She’s gone. After facing intense pressure to step down over the phone hacking scandal, Rebekah Brooks has at last resigned from her post as News International chief executive. Tom Mockridge of Sky Italia replaces Brooks.
Brooks has been the focus of public outrage since news broke that murdered schoolgirl Milly Dowler’s voicemail was allegedly hacked by The News of the World during here editorship. Few have quite comprehended how Brooks was able to hang on to her executive position when all The News of the World staffers lost their jobs.
The news comes as investigation into phone hacking on both sides of the Atlantic gears up and News Corp shareholders are becoming increasingly vocal in their criticism of how the Murdoch family has been running the embattled media empire.
It’s hard to interpret the loss of Brooks is anything other than another body blow to Rupert Murdoch. On the day that The News of the World shuttered he very publically gave his “total” support for Brooks, who many commentators insist he considers his fifth daughter. Others have speculated that Brooks was being kept on simply to act as a ‘firewall’ to protect James Murdoch, Rupert’s actual son, the current chief executive of News Corp in Europe and the possible next topper of News Corp.
- Brooks’ statement: It’s ‘right and responsible’ to go. “I have believed that the right and responsible action has been to lead us through the heat of the crisis. However my desire to remain on the bridge has made me a focal point of the debate. This is now detracting attention from all our honest endeavours to fix the problems of the past.” You can read her full resignation letter here.
The news broke just before 10.00 on Friday via Twitter. “Rebekah Brooks has resigned… more soon,” tweeted the Times News Desk.

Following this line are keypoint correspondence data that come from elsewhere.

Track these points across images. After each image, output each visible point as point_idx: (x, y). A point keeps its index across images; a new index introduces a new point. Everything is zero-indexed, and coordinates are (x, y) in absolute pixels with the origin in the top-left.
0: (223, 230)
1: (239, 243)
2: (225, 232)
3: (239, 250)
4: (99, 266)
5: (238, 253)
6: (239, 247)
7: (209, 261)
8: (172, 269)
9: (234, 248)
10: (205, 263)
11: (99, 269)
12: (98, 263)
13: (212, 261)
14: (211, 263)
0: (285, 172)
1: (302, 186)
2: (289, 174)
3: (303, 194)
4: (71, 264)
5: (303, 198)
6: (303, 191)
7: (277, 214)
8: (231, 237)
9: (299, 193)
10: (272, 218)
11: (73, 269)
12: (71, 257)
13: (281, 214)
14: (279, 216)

- ‘Red head on a platter’ should have come sooner. “It was the right decision but it came far too late,” sniped Roy Greenslade at The Guardian. “Rupert Murdoch should have requested her resignation on the day that he discovered she was editor of the News of the World when Milly Dowler’s phone was hacked. That revelation was so shocking in and by itself to have warranted her red head on a platter. The subsequent reports about the likely hacking of the relatives of other murder victims, 7/7 bombing casualties and of soldiers should have left Murdoch in no doubt about the need to fire his News International chief executive. Instead, he placed her in initial charge of the investigation into the very matters for which she had, by virtue of her editorship, been responsible for. It was a truly calamitous decision, making him and his hapless son, James, look decidedly foolish and weak-willed.”

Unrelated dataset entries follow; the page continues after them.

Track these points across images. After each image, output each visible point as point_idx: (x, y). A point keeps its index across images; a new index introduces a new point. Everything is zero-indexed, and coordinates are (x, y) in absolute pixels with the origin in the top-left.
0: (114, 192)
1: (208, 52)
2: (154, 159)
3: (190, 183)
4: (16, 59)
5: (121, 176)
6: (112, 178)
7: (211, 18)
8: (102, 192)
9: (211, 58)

- Brooks still has some firm friends in Wapping. ”I like Rebekah Brooks. She’s a good person, and I’m sad that she’s gone. And I don’t give a flying f–k what Twitter thinks,” tweeted The Times’ Giles Coren.
- Elizabeth Murdoch: ‘Brooks had ‘f—– the company.’ “Miss (Elizabeth) Murdoch, who is set to be given a seat on the board of her father’s News Corp empire, told friends that Mrs Brooks had ‘f—– the company,’” revealed John Bingham at The Daily Telegraph. “Her remarks represent the first breach in the show of solidarity around Mrs Brooks by the Murdoch family.” Elizabeth Murdoch recently rejoined News Corp when, in a £290 million deal, it took over Shine, her production company.
“It is right that Rebekah Brooks has resigned. No one should exercise power without responsibility,” commented Labour leader Ed Miliband, who has been outspoken in his condemnation of News International’s phone hacking.
- Shareholders did not back Brooks. Speaking on BBC Newsnight, Prince Al-Waleed bin Talal Al Saud, News Corp’s second largest shareholder, said Brooks should resign if there was any indication that she knew about the phone hacking taking place at The News of the World. He said: “I will not accept to deal with a company that has a lady or a man that has any sliver of doubts on her or his integrity.”
“I think it is right that she goes. I think she should have gone a very long time ago,” Labour frontbencher Chris Bryant told Sky News. “I thought it was disgraceful when the newspaper last week was closed as a way of trying to protect Rebekah Brooks and then Mr [Rupert] Murdoch saying that she was his priority. It felt like those in the boiler room were carrying the can for those who were really at the helm of the ship.”
- Blow for James? “Rebekah Brooks has resigned, which must be a huge blow to James Murdoch who said ‘no-one ‘ better placed to run News International,” tweeted influential media commentator Emily Bell, Director of Tow Centre for Digital Journalism at Columbia Journalism School. James Murdoch recently praised Brooks’ “standard of ethics and her standard of conduct throughout her career.”
“This weekend, News International will run advertisements in all national newspapers. We will apologise to the nation for what has happened. We will follow this up in the future with communications about the actions we have taken to address the wrongdoing that occurred,” promised James Murdoch in a letter to News International staff.